◆ **Work request**
Arrange the lines below as a JSON list of strings, one string per line, skipping blank lines and leaving out the pictures.

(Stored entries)
=== Begin Enclosure ===

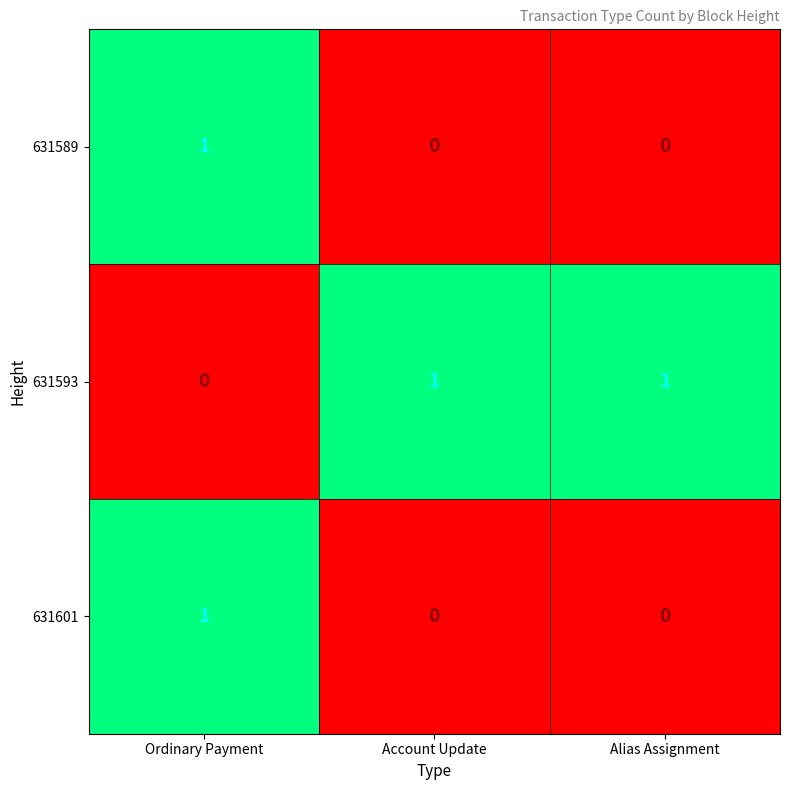

Reading left to right, transcribe all the data shown in this chart.

631589: Ordinary Payment=1	Account Update=0	Alias Assignment=0
631593: Ordinary Payment=0	Account Update=1	Alias Assignment=1
631601: Ordinary Payment=1	Account Update=0	Alias Assignment=0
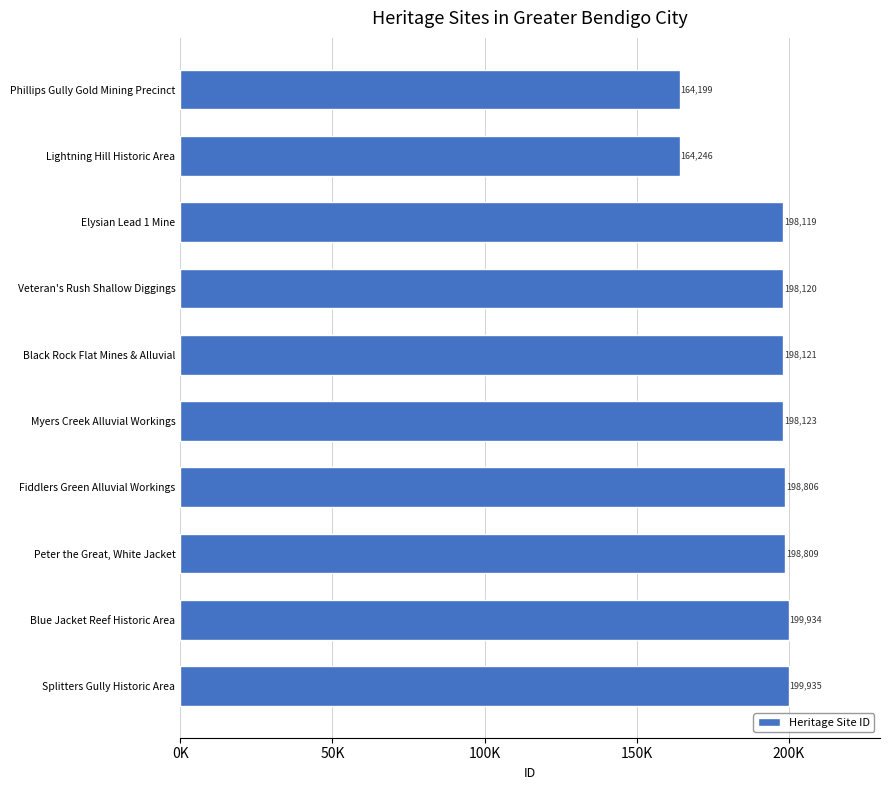

Which label corresponds to the largest value in the chart?

Splitters Gully Historic Area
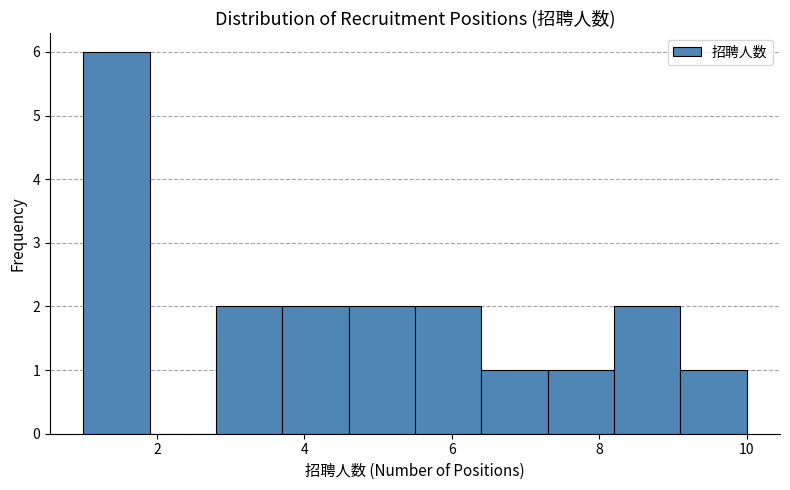

Reading left to right, list every bar in this chart as the range it spans on the x-axis followed by its height. Neither the bar edges nor the heights are printed on the chart, so give them approximately, as read against the axes.

1.0 to 1.9: 6
1.9 to 2.8: 0
2.8 to 3.7: 2
3.7 to 4.6: 2
4.6 to 5.5: 2
5.5 to 6.4: 2
6.4 to 7.3: 1
7.3 to 8.2: 1
8.2 to 9.1: 2
9.1 to 10.0: 1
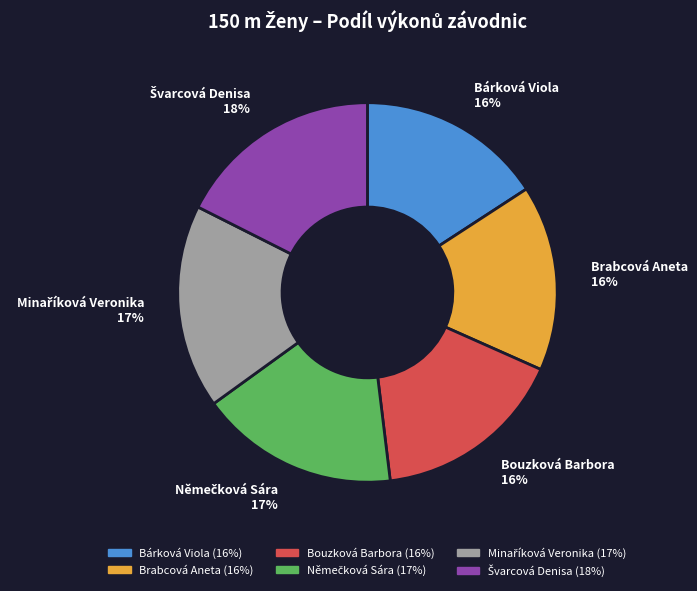

Approximately how many times larger is the value at Bouzková Barbora compared to Bárková Viola?

1.0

=== End Enclosure ===

◆ **Written solution**
[
  "Reading left to right, transcribe all the data shown in this chart.",
  "631589: Ordinary Payment=1\tAccount Update=0\tAlias Assignment=0",
  "631593: Ordinary Payment=0\tAccount Update=1\tAlias Assignment=1",
  "631601: Ordinary Payment=1\tAccount Update=0\tAlias Assignment=0",
  "Which label corresponds to the largest value in the chart?",
  "Splitters Gully Historic Area",
  "Reading left to right, list every bar in this chart as the range it spans on the x-axis followed by its height. Neither the bar edges nor the heights are printed on the chart, so give them approximately, as read against the axes.",
  "1.0 to 1.9: 6",
  "1.9 to 2.8: 0",
  "2.8 to 3.7: 2",
  "3.7 to 4.6: 2",
  "4.6 to 5.5: 2",
  "5.5 to 6.4: 2",
  "6.4 to 7.3: 1",
  "7.3 to 8.2: 1",
  "8.2 to 9.1: 2",
  "9.1 to 10.0: 1",
  "Approximately how many times larger is the value at Bouzková Barbora compared to Bárková Viola?",
  "1.0"
]